Note: This indicator works well across multiple timeframes but is especially effective on H4, Daily and Weekly charts for trend trading.
[blackcat] L2 Z-Score of PriceOVERVIEW
The L2 Z-Score of Price indicator offers traders an insightful perspective into how current prices diverge from their historical norms through advanced statistical measures. By leveraging Z-scores, it provides a robust framework for identifying potential reversals in financial markets.
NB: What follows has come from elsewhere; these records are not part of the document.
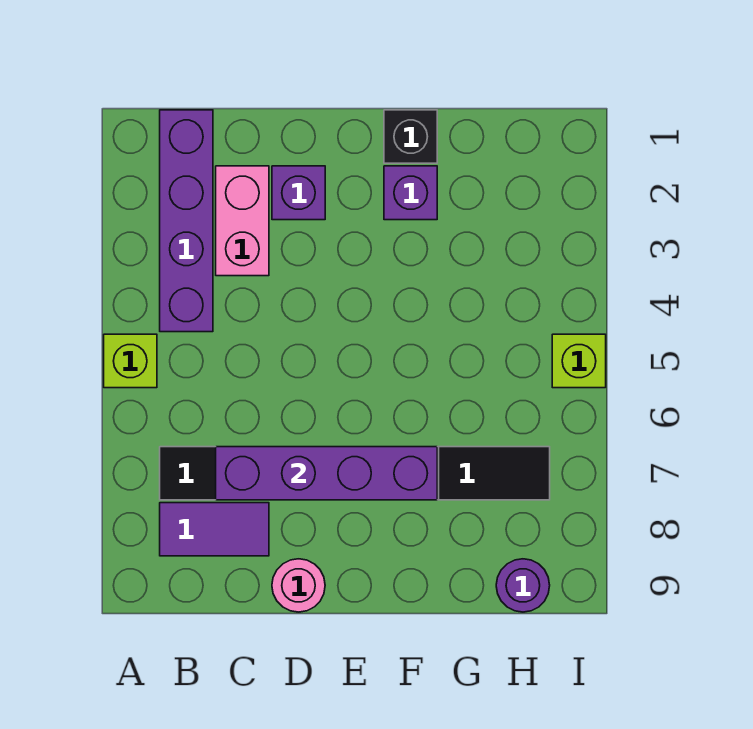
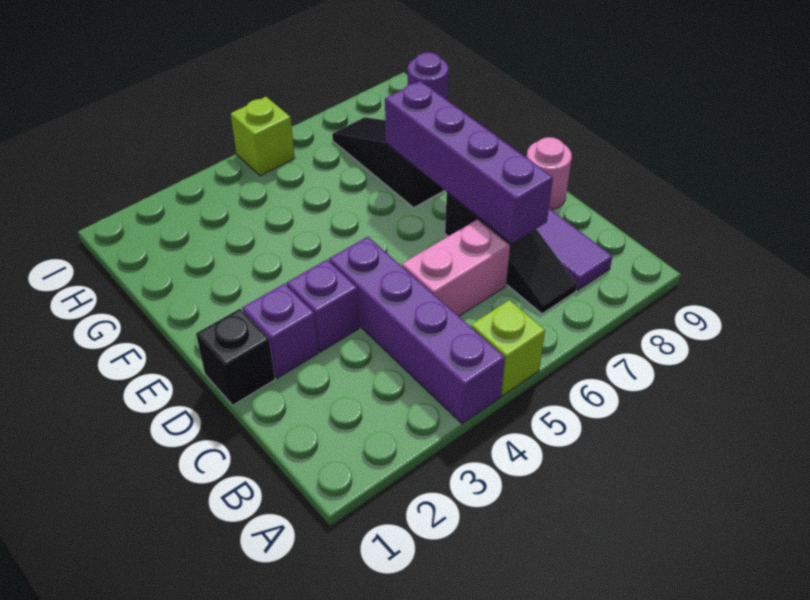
purple brick B1:B4 level 1 -> purple brick A4:D4 level 1
pink brick C2:C3 level 1 -> pink brick C5:C6 level 1
black brick F1 level 1 -> black brick D1 level 1
purple brick F2 level 1 -> purple brick D3 level 1

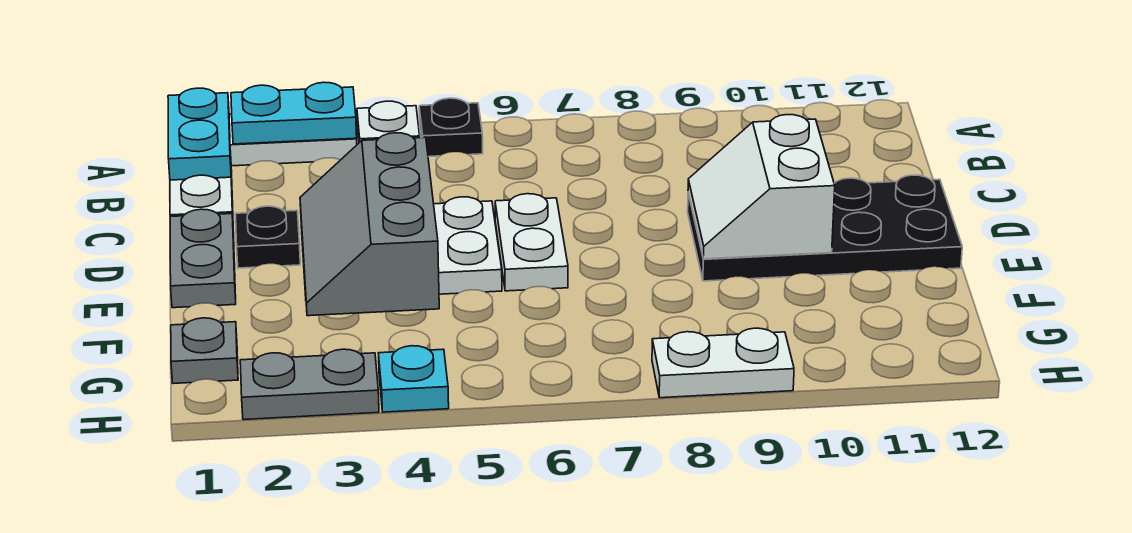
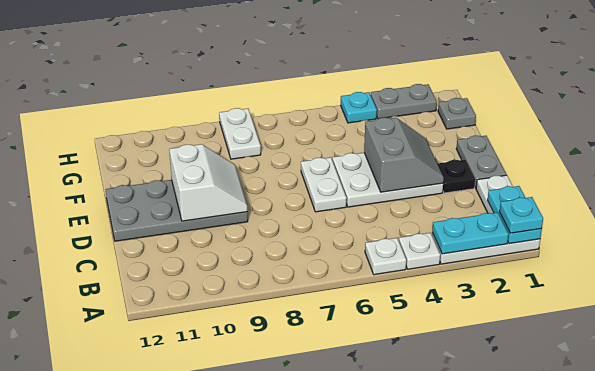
none -> cyan plate A1 level 3
black plate A5 level 1 -> white plate A5 level 1
grey slope D3:F4 level 2 top 4 -> grey slope D3:E4 level 2 top 4
black plate D9:E12 level 1 -> grey plate D9:E12 level 1
white plate H8:H9 level 1 -> white plate G8:H8 level 1

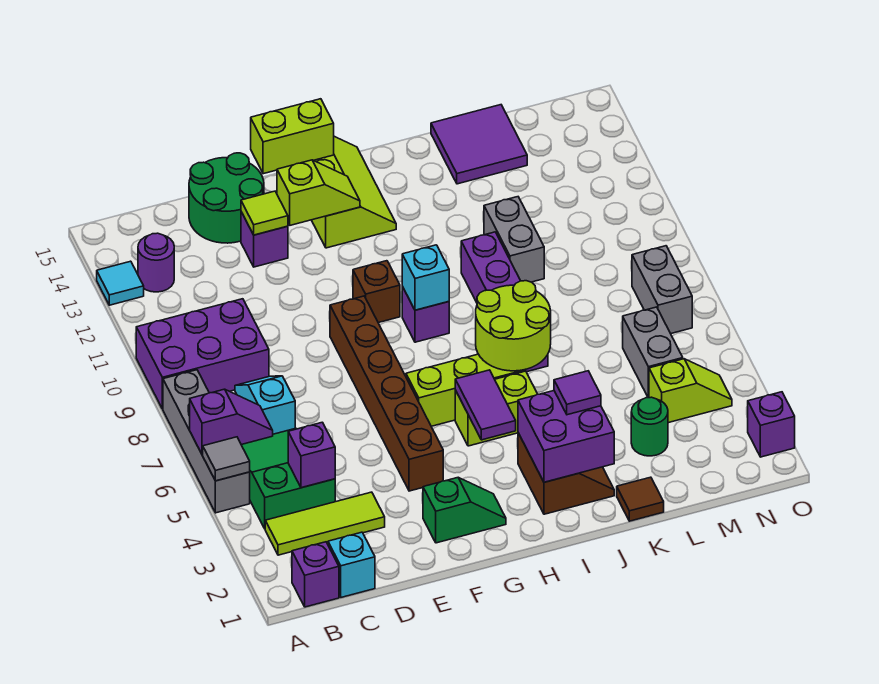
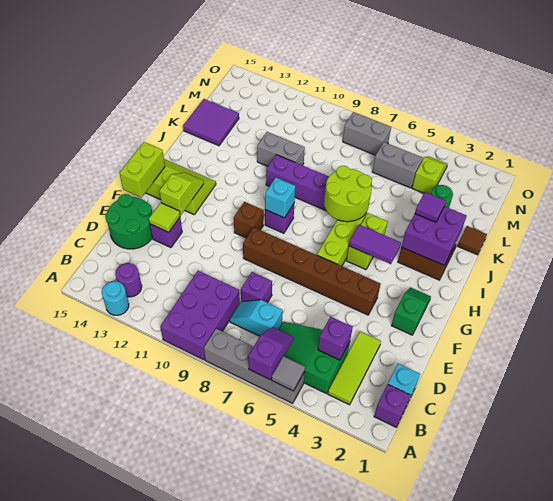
cyan tile A13 level 1 -> cyan round brick A13 level 1
purple brick O2 level 1 -> purple brick D8 level 1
The Z-score quantifies the number of standard deviations that a data point lies away from the mean, thus serving as a critical metric for recognizing overbought or oversold conditions. 🎯
Key benefits encompass:
• Precise calculation of Z-scores reflecting true price deviations.
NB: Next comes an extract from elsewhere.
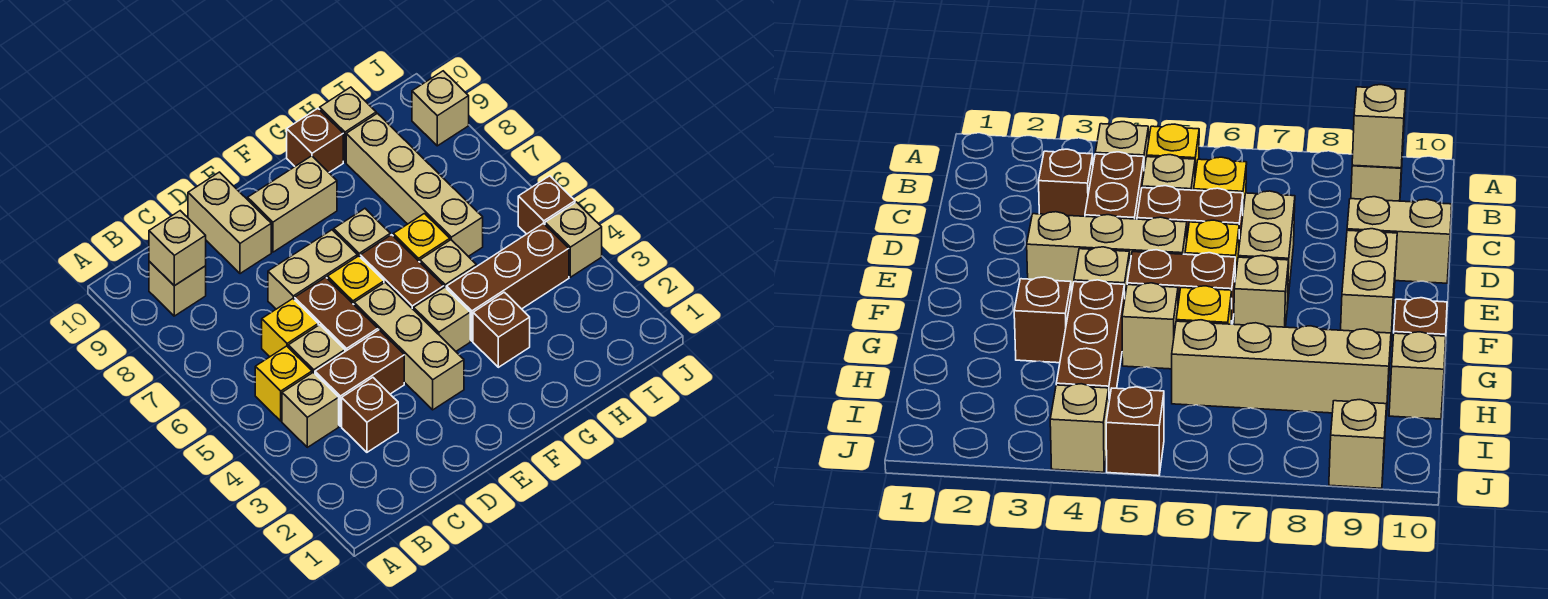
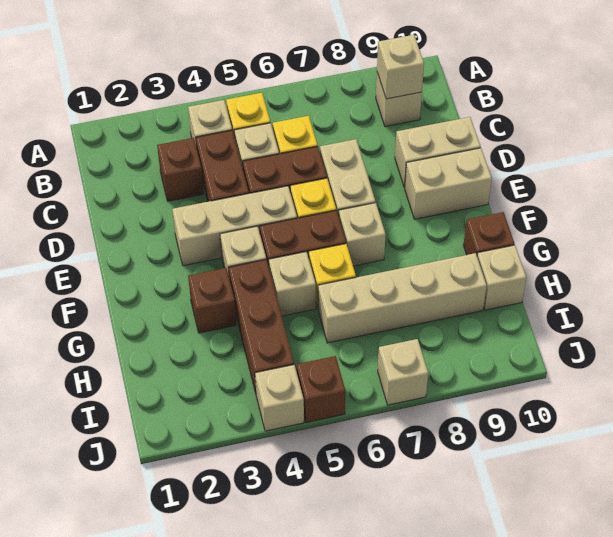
tan brick E9:F9 level 1 -> tan brick E9:E10 level 1
tan brick J9 level 1 -> tan brick J7 level 1

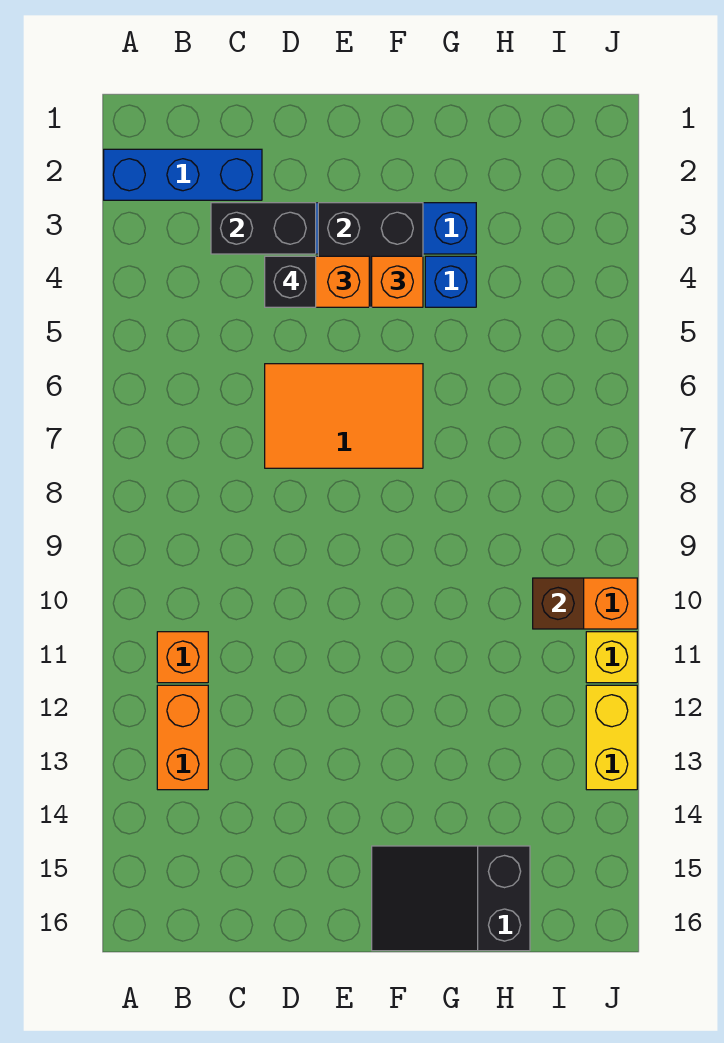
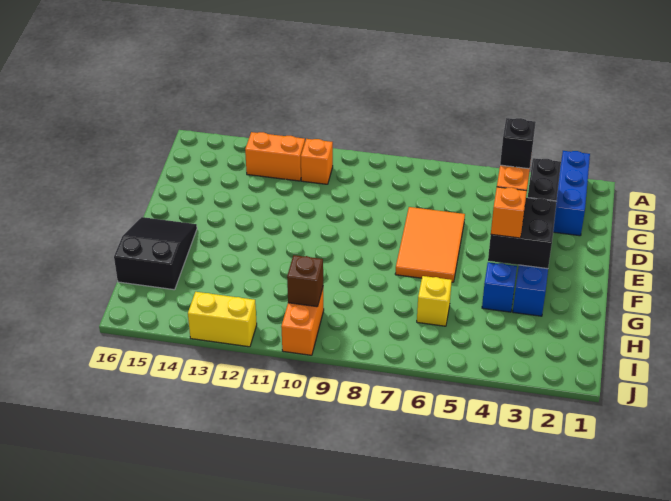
yellow brick J11 level 1 -> yellow brick H6 level 1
• Interactive plotting features enhancing visual clarity.
• Real-time generation of buy/sell signals based on crossover events.
STATISTICAL ANALYSIS COMPONENTS
📉 Mean Calculation:
Utilizes Simple Moving Averages (SMAs) to establish baseline price references.
Provides smooth representations filtering short-term noise preserving long-term trends.
Fundamental for deriving subsequent deviation metrics accurately.
📈 Standard Deviation Measurement:
Quantifies dispersion around established means revealing underlying variability.
Crucial for assessing potential volatility levels dynamically adapting strategies accordingly.
Facilitates precise Z-score derivations ensuring statistical rigor.
🕵️♂️ Z-SCORE DETECTION:
Measures standardized distances indicating relative positions within distributions.
Helps pinpoint extreme conditions signaling impending reversals proactively.
Enables early identification of trend exhaustion phases prompting timely actions.
INDICATOR FUNCTIONALITY
🔢 Core Algorithms:
Integrates SMAs along with standardized deviation formulas generating precise Z-scores.
Employs Arithmetic Mean Line Algorithm (AMLA) smoothing techniques improving interpretability.
Ensures consistent adherence to predefined statistical protocols maintaining accuracy.
🖱️ User Interface Elements:
Dedicated plots displaying real-time Z-score markers facilitating swift decision-making.
Context-sensitive color coding distinguishing positive/negative deviations intuitively.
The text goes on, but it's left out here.